Set task :: Output every line of the items below as a numbered list, leaving out any blank lines.

Dataset rows ::
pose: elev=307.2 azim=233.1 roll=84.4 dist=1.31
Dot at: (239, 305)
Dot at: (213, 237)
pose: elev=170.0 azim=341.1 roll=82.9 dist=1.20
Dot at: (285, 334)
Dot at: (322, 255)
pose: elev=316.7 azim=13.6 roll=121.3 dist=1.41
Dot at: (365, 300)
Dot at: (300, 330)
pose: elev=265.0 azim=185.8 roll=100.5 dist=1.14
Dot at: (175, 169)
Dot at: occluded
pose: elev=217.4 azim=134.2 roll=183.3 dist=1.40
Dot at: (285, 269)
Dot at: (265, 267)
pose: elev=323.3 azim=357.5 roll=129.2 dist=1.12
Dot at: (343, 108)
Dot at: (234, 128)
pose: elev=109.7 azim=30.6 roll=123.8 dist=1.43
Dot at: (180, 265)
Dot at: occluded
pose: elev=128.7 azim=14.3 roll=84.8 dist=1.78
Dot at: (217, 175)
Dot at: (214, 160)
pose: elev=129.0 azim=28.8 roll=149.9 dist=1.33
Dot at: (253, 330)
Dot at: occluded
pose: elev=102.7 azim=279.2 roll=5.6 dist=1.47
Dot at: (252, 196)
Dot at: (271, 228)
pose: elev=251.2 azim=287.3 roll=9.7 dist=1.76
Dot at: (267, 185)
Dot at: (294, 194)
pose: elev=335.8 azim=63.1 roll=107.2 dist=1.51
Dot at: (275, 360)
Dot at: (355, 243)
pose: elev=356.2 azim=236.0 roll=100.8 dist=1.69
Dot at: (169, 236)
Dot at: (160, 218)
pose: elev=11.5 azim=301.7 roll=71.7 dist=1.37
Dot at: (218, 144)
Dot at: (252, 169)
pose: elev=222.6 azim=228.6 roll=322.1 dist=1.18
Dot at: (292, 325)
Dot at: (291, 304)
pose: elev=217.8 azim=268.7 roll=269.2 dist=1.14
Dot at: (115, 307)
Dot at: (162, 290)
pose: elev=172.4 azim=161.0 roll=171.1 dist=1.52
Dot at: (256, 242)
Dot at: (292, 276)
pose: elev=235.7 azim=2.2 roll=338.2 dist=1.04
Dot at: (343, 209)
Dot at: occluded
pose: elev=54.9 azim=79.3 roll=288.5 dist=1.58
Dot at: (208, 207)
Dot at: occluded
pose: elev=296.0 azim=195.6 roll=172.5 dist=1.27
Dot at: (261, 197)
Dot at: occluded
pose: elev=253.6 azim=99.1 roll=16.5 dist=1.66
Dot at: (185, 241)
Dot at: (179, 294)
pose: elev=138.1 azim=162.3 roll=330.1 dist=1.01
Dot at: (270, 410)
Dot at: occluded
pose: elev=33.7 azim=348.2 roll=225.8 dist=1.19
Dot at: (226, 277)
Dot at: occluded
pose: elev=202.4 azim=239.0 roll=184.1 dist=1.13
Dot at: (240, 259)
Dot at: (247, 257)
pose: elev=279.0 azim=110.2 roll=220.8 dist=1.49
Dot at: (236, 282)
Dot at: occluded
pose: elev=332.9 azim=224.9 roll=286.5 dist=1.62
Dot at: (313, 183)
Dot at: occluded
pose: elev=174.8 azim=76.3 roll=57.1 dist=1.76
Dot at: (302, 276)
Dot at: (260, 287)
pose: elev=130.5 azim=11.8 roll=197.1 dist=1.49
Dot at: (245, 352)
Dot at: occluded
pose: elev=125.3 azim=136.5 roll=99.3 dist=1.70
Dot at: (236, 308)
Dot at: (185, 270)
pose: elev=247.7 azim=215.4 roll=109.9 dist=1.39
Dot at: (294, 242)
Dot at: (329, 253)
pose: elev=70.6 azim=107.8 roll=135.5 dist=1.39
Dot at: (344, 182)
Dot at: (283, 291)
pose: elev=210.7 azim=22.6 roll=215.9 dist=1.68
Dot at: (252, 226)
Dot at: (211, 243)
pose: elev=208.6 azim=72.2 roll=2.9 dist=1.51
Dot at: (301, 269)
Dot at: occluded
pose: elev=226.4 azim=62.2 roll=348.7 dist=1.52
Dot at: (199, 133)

Answer for the task ::
1. pose: elev=307.2 azim=233.1 roll=84.4 dist=1.31
2. Dot at: (239, 305)
3. Dot at: (213, 237)
4. pose: elev=170.0 azim=341.1 roll=82.9 dist=1.20
5. Dot at: (285, 334)
6. Dot at: (322, 255)
7. pose: elev=316.7 azim=13.6 roll=121.3 dist=1.41
8. Dot at: (365, 300)
9. Dot at: (300, 330)
10. pose: elev=265.0 azim=185.8 roll=100.5 dist=1.14
11. Dot at: (175, 169)
12. Dot at: occluded
13. pose: elev=217.4 azim=134.2 roll=183.3 dist=1.40
14. Dot at: (285, 269)
15. Dot at: (265, 267)
16. pose: elev=323.3 azim=357.5 roll=129.2 dist=1.12
17. Dot at: (343, 108)
18. Dot at: (234, 128)
19. pose: elev=109.7 azim=30.6 roll=123.8 dist=1.43
20. Dot at: (180, 265)
21. Dot at: occluded
22. pose: elev=128.7 azim=14.3 roll=84.8 dist=1.78
23. Dot at: (217, 175)
24. Dot at: (214, 160)
25. pose: elev=129.0 azim=28.8 roll=149.9 dist=1.33
26. Dot at: (253, 330)
27. Dot at: occluded
28. pose: elev=102.7 azim=279.2 roll=5.6 dist=1.47
29. Dot at: (252, 196)
30. Dot at: (271, 228)
31. pose: elev=251.2 azim=287.3 roll=9.7 dist=1.76
32. Dot at: (267, 185)
33. Dot at: (294, 194)
34. pose: elev=335.8 azim=63.1 roll=107.2 dist=1.51
35. Dot at: (275, 360)
36. Dot at: (355, 243)
37. pose: elev=356.2 azim=236.0 roll=100.8 dist=1.69
38. Dot at: (169, 236)
39. Dot at: (160, 218)
40. pose: elev=11.5 azim=301.7 roll=71.7 dist=1.37
41. Dot at: (218, 144)
42. Dot at: (252, 169)
43. pose: elev=222.6 azim=228.6 roll=322.1 dist=1.18
44. Dot at: (292, 325)
45. Dot at: (291, 304)
46. pose: elev=217.8 azim=268.7 roll=269.2 dist=1.14
47. Dot at: (115, 307)
48. Dot at: (162, 290)
49. pose: elev=172.4 azim=161.0 roll=171.1 dist=1.52
50. Dot at: (256, 242)
51. Dot at: (292, 276)
52. pose: elev=235.7 azim=2.2 roll=338.2 dist=1.04
53. Dot at: (343, 209)
54. Dot at: occluded
55. pose: elev=54.9 azim=79.3 roll=288.5 dist=1.58
56. Dot at: (208, 207)
57. Dot at: occluded
58. pose: elev=296.0 azim=195.6 roll=172.5 dist=1.27
59. Dot at: (261, 197)
60. Dot at: occluded
61. pose: elev=253.6 azim=99.1 roll=16.5 dist=1.66
62. Dot at: (185, 241)
63. Dot at: (179, 294)
64. pose: elev=138.1 azim=162.3 roll=330.1 dist=1.01
65. Dot at: (270, 410)
66. Dot at: occluded
67. pose: elev=33.7 azim=348.2 roll=225.8 dist=1.19
68. Dot at: (226, 277)
69. Dot at: occluded
70. pose: elev=202.4 azim=239.0 roll=184.1 dist=1.13
71. Dot at: (240, 259)
72. Dot at: (247, 257)
73. pose: elev=279.0 azim=110.2 roll=220.8 dist=1.49
74. Dot at: (236, 282)
75. Dot at: occluded
76. pose: elev=332.9 azim=224.9 roll=286.5 dist=1.62
77. Dot at: (313, 183)
78. Dot at: occluded
79. pose: elev=174.8 azim=76.3 roll=57.1 dist=1.76
80. Dot at: (302, 276)
81. Dot at: (260, 287)
82. pose: elev=130.5 azim=11.8 roll=197.1 dist=1.49
83. Dot at: (245, 352)
84. Dot at: occluded
85. pose: elev=125.3 azim=136.5 roll=99.3 dist=1.70
86. Dot at: (236, 308)
87. Dot at: (185, 270)
88. pose: elev=247.7 azim=215.4 roll=109.9 dist=1.39
89. Dot at: (294, 242)
90. Dot at: (329, 253)
91. pose: elev=70.6 azim=107.8 roll=135.5 dist=1.39
92. Dot at: (344, 182)
93. Dot at: (283, 291)
94. pose: elev=210.7 azim=22.6 roll=215.9 dist=1.68
95. Dot at: (252, 226)
96. Dot at: (211, 243)
97. pose: elev=208.6 azim=72.2 roll=2.9 dist=1.51
98. Dot at: (301, 269)
99. Dot at: occluded
100. pose: elev=226.4 azim=62.2 roll=348.7 dist=1.52
101. Dot at: (199, 133)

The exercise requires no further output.